EVENT: A public forum at Rackham Amphitheatre at the University of Michigan. Keynote addresses by psychologists Hazel Markus of Stanford University and Michael Posner of the University of Oregon initiate a three-day symposium on the emerging field of cultural neuroscience, which seeks to bridge the natural and social sciences.

Co-sponsored by the U-M Center for Culture, Mind, and the Brain; the U-M Evolution and Human Adaptation Program; and the Research Center for Group Dynamics at the U-M Institute for Social Research.

Markus is concerned with how gender, ethnicity, religion, social class, cohort, and region or country of national origin may influence thought and feeling. Posner is known for developing measures showing how the operations of the mind can be mapped onto activation patterns in the brain, linking the psychology of the mind to the biology of brain function.

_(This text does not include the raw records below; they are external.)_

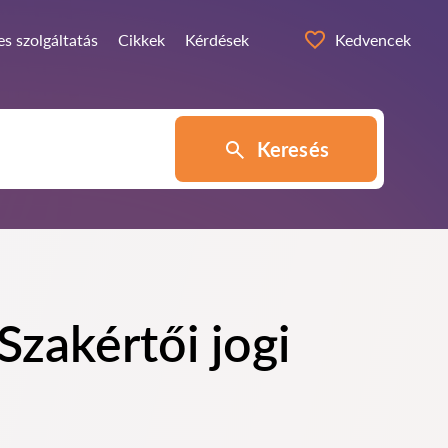
s szolgáltatás
Cikkek
Kérdések
Kedvencek
Keresés
zakértői jogi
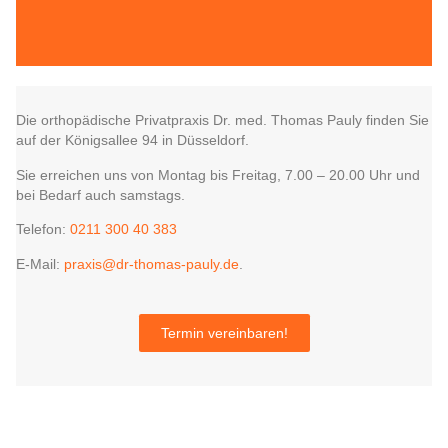
Die orthopädische Privatpraxis Dr. med. Thomas Pauly finden Sie
auf der Königsallee 94 in Düsseldorf.
Sie erreichen uns von Montag bis Freitag, 7.00 – 20.00 Uhr und
bei Bedarf auch samstags.
Telefon:
0211 300 40 383
E-Mail:
praxis@dr-thomas-pauly.de
.
Termin vereinbaren!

“In recent years, it has become increasingly clear that although the brain is biologically based, it is also socially shaped and conditioned as it functions in dynamically changing cultural worlds,” said U-M psychologist Shinobu Kitayama, who directs the U-M Center for Culture, Mind, and the Brain, and who helped organize the conference with U-M psychologist Anne Petersen.

“With this conference, and a recent related conference at Stanford University, we begin to create a network of social scientists and neuroscientists across the world to facilitate collaborative research in this exciting new field,” Kitayama said.

PLACE: Rackham Amphitheatre, 915 East Washington, Ann Arbor, 48109-1070.